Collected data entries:
────────
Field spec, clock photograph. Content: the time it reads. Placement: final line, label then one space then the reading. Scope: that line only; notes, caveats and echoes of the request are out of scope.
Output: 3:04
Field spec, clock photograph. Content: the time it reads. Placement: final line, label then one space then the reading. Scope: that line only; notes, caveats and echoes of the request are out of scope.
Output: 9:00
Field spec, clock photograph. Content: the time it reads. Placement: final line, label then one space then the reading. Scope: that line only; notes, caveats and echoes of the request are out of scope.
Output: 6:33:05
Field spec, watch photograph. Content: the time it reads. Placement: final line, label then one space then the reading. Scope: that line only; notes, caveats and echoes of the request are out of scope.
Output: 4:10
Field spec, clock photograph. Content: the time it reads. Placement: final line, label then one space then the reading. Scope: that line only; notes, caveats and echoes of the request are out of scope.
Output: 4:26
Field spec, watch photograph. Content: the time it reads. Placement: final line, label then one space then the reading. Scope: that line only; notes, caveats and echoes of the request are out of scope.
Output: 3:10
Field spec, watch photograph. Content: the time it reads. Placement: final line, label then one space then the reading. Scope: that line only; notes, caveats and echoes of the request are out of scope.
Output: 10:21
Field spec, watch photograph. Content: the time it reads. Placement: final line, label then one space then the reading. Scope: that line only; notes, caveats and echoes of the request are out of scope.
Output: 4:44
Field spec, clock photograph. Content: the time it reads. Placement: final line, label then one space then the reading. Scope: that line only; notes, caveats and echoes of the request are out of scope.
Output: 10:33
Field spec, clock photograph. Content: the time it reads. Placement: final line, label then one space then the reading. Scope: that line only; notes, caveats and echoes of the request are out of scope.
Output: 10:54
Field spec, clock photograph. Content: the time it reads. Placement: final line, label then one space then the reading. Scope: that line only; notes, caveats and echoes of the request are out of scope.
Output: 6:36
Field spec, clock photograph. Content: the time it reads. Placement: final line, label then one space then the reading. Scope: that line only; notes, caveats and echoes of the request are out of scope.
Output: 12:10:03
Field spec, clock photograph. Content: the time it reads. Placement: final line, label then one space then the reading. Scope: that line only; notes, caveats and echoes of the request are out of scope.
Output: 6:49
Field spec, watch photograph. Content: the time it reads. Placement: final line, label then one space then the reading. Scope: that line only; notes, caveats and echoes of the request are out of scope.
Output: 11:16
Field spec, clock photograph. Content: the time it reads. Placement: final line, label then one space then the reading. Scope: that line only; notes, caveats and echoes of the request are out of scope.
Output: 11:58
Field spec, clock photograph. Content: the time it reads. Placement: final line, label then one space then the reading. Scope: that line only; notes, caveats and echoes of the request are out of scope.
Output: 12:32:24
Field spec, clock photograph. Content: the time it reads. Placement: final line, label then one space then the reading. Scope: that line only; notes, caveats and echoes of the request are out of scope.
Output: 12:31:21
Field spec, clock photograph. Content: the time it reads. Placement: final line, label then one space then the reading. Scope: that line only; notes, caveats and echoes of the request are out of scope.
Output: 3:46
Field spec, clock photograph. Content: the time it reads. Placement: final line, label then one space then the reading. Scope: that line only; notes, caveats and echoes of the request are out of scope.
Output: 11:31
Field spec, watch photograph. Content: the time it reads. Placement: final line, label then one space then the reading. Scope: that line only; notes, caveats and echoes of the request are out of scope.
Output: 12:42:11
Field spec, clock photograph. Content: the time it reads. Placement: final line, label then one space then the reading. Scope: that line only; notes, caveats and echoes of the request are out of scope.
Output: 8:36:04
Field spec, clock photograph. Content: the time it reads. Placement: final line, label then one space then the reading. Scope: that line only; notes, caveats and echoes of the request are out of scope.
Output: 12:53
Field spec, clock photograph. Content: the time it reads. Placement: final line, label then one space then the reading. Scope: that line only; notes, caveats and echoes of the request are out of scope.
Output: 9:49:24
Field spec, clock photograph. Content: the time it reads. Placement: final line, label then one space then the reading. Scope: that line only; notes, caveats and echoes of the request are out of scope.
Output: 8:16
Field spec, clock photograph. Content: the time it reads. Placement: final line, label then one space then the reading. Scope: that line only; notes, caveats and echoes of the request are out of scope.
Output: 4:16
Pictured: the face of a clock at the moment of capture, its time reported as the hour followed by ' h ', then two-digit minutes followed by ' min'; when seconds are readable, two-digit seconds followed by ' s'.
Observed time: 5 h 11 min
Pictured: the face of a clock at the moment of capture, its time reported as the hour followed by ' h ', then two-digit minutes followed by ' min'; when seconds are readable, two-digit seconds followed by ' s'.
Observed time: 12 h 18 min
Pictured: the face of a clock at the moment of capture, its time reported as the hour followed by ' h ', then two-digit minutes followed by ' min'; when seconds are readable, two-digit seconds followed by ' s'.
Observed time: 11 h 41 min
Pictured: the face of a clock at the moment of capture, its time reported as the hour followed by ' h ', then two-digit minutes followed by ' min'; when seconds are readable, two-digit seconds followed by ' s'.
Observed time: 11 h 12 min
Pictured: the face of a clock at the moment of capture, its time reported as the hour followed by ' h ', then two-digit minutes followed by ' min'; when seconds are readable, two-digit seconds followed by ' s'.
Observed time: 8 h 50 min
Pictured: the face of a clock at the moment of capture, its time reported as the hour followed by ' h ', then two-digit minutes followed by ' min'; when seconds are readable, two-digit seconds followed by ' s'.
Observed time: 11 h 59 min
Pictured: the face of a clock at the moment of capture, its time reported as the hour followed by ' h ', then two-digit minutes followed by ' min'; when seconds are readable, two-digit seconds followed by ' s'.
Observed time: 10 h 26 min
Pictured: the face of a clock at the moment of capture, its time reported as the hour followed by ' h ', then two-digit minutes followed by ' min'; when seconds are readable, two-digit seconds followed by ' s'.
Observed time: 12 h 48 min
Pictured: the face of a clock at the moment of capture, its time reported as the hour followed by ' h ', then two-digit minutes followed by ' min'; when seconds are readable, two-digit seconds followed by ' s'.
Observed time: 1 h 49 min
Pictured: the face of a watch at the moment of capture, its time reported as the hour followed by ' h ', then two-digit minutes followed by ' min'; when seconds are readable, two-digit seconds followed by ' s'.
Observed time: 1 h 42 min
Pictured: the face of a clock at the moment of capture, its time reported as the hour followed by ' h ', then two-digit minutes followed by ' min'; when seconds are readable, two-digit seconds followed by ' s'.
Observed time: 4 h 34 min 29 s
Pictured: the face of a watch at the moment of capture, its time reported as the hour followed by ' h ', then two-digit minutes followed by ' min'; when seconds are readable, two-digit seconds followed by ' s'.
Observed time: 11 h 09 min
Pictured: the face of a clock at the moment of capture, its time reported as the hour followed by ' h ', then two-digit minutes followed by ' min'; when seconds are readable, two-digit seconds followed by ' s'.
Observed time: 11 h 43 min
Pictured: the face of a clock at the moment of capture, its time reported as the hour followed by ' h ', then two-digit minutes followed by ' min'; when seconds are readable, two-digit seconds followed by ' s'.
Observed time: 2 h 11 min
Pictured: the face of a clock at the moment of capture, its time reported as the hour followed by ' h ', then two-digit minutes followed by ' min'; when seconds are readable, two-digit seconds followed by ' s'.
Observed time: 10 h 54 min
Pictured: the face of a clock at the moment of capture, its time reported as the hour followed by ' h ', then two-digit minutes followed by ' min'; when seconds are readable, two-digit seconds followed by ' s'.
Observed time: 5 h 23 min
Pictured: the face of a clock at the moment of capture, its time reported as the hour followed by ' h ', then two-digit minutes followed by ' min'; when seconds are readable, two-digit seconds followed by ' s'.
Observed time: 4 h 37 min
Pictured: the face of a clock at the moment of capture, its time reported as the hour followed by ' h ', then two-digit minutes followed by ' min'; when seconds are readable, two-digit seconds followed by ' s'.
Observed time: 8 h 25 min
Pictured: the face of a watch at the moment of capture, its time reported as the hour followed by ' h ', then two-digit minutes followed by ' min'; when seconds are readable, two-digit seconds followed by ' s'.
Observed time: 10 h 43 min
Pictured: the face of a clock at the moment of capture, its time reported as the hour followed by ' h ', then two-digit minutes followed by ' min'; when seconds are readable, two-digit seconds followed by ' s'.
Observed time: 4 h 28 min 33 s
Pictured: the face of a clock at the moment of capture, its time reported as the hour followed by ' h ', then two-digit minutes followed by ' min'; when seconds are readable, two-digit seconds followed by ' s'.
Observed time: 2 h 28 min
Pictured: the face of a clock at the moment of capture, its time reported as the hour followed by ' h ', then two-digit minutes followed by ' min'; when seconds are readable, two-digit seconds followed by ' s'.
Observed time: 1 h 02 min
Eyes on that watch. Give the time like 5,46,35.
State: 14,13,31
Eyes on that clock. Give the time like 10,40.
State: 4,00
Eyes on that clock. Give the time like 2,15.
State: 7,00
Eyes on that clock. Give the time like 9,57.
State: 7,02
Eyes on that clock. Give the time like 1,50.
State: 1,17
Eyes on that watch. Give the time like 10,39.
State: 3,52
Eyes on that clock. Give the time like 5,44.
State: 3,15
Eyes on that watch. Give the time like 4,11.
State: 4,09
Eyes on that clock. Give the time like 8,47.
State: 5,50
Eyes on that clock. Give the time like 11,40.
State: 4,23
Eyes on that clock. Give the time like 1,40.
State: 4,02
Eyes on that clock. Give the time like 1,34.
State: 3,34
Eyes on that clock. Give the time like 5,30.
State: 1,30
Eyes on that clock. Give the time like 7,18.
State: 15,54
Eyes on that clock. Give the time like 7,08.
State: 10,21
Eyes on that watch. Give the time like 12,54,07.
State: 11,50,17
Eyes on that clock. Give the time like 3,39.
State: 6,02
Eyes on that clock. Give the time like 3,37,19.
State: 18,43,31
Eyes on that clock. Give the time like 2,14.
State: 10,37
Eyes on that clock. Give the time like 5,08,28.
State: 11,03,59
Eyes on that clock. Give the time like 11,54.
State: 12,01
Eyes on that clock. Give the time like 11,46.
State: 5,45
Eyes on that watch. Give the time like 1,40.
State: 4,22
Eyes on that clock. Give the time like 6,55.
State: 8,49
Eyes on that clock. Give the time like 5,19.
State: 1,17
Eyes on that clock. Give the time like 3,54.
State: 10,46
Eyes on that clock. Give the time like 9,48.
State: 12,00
────────
Problem to solve: Copy the data word for word, from the line with "Eyes on that watch. Give the time like 4,11." up to and including the line with "State: 18,43,31".

Task output:
Eyes on that watch. Give the time like 4,11.
State: 4,09
Eyes on that clock. Give the time like 8,47.
State: 5,50
Eyes on that clock. Give the time like 11,40.
State: 4,23
Eyes on that clock. Give the time like 1,40.
State: 4,02
Eyes on that clock. Give the time like 1,34.
State: 3,34
Eyes on that clock. Give the time like 5,30.
State: 1,30
Eyes on that clock. Give the time like 7,18.
State: 15,54
Eyes on that clock. Give the time like 7,08.
State: 10,21
Eyes on that watch. Give the time like 12,54,07.
State: 11,50,17
Eyes on that clock. Give the time like 3,39.
State: 6,02
Eyes on that clock. Give the time like 3,37,19.
State: 18,43,31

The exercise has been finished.